On a side note, hi again. It's been a while.
The Second Amendment was written during the late 1700s. They did not have AK-47s, M-16s or AR-15s that could fire hundreds of rounds per minute. They also did not have bump stocks in the 18th century. Guns have changed in the 200 plus years since the Second Amendment was written, so the laws should as well.
Everyone forgets that the first part of the Second Amendment is a conditional clause: "A well regulated Militia, being necessary to the security of a free State". What does this mean? The well regulated militias they were talking about were the colonist's (and then Confederacies from 1776-1789) main defense force until the establishment of a regular army in the mid 19th century. The last of these official ones dissolved by the turn of the 20th century.

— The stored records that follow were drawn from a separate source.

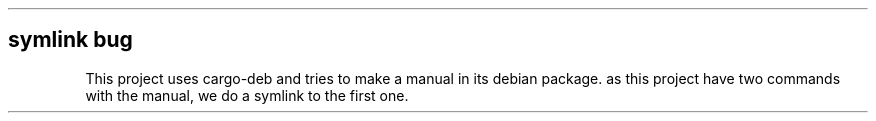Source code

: .\" Automatically generated by Pandoc 3.1.9
.\"
.TH "" "" "" "" ""
.SH symlink bug
This project uses cargo-deb and tries to make a manual in its debian
package.
as this project have two commands with the manual, we do a symlink to
the first one.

The ones we see on the political (generally far/alt-right) fringe today (3 Percenters, Light Foot Infantry, etc) are not recognized by their respective states and thus do not have this applied to them. I voted for the musket, as it seems to be the most in holding with the Constitution, but really this amendment no longer applies in the modern world.
@Reece - I agree, a comprehensive mental health evaluation should be conducted before anyone buys weapons of any kind. Kind of like obtaining a medical marijuana card from a doctor, it's a card given by a mental health specialist if you pass all the tests or something.

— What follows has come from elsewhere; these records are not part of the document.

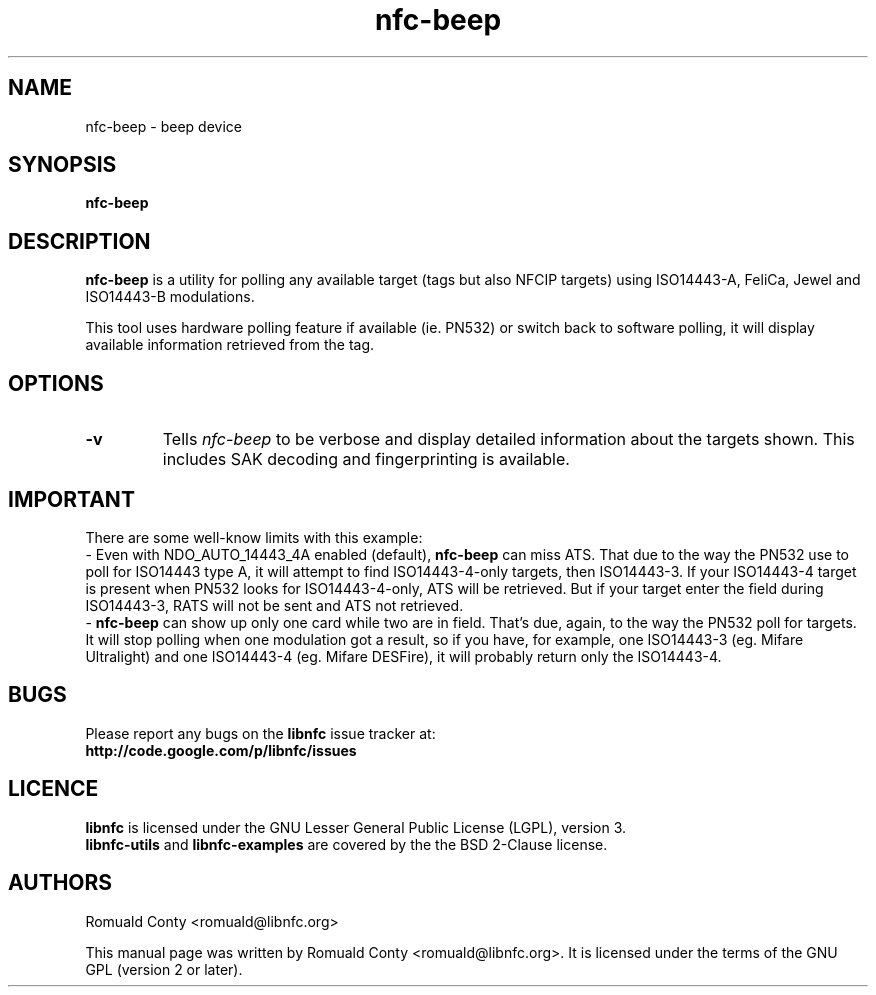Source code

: .TH nfc-beep 1 "June 26, 2009" "libnfc" "libnfc's examples"
.SH NAME
nfc-beep \- beep device
.SH SYNOPSIS
.B nfc-beep
.SH DESCRIPTION
.B nfc-beep
is a utility for polling any available target (tags but also NFCIP targets)
using ISO14443-A, FeliCa, Jewel and ISO14443-B modulations.

This tool uses hardware polling feature if available (ie. PN532) or switch back
to software polling, it will display available information retrieved from the
tag.

.SH OPTIONS
.TP
.B \-v
Tells
.I
nfc-beep
to be verbose and display detailed information about the targets shown.
This includes SAK decoding and fingerprinting is available.

.SH IMPORTANT
There are some well-know limits with this example:
 - Even with NDO_AUTO_14443_4A enabled (default),
.B nfc-beep
can miss ATS. That due to the way the PN532 use to poll for ISO14443 type A, it
will attempt to find ISO14443-4-only targets, then ISO14443-3. If your
ISO14443-4 target is present when PN532 looks for ISO14443-4-only, ATS will be
retrieved. But if your target enter the field during ISO14443-3, RATS will not
be sent and ATS not retrieved.
 - 
.B nfc-beep
can show up only one card while two are in field. That's due, again, to the way
the PN532 poll for targets. It will stop polling when one modulation got a
result, so if you have, for example, one ISO14443-3 (eg. Mifare Ultralight) and
one ISO14443-4 (eg. Mifare DESFire), it will probably return only the
ISO14443-4.
.SH BUGS
Please report any bugs on the
.B libnfc
issue tracker at:
.br
.BR http://code.google.com/p/libnfc/issues
.SH LICENCE
.B libnfc
is licensed under the GNU Lesser General Public License (LGPL), version 3.
.br
.B libnfc-utils
and
.B libnfc-examples
are covered by the the BSD 2-Clause license.
.SH AUTHORS
Romuald Conty <romuald@libnfc.org>
.PP
This manual page was written by Romuald Conty <romuald@libnfc.org>.
It is licensed under the terms of the GNU GPL (version 2 or later).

@Mister_Man Alright, you've baited me. I don't think marijuana is equivalent to firearms. Medical marijuana comes in many forms including non-THC oils. I am socially libertarian when it comes to marijuana.
Although the first part of the Second Amendment mentions the militia, the second part is clear: the right to bear arms belongs to the People, not militias.
See the 1st 2nd, 4th, 9th, 10th Amendments - the rights are to the People.
@Reece - I'm not saying Marijuana is equivalent to firearms, lol. I'm just saying a similar method of acquiring the ability to purchase it could be helpful. In Canada anyway, you need to apply for an actual medical marijuana card from a registered physician, pass tests and whatnot. A similar technique could be used for buying guns, don't sell to anyone who hasn't obtained a card from a registered psychiatric doctor after passing multiple mental health tests.
Already have an AR -15 now it's up to you to come and get it if you want to take it away. Don't send your govt goon squads with guns to come take my gun. You come personally. Practice what you propose. Don't send the govt send civilians to confiscate guns. That is if you aren't a coward.
@Sadolite - I actually understand what you're saying. However the government makes the final say and they decide whether or not to take away our rights to own firearms, not citizens, as much as they'd support the government taking away our guns. If it got to the point where civilians formed factions and tried to steal our guns, we could fight them then, but the Government has the final say.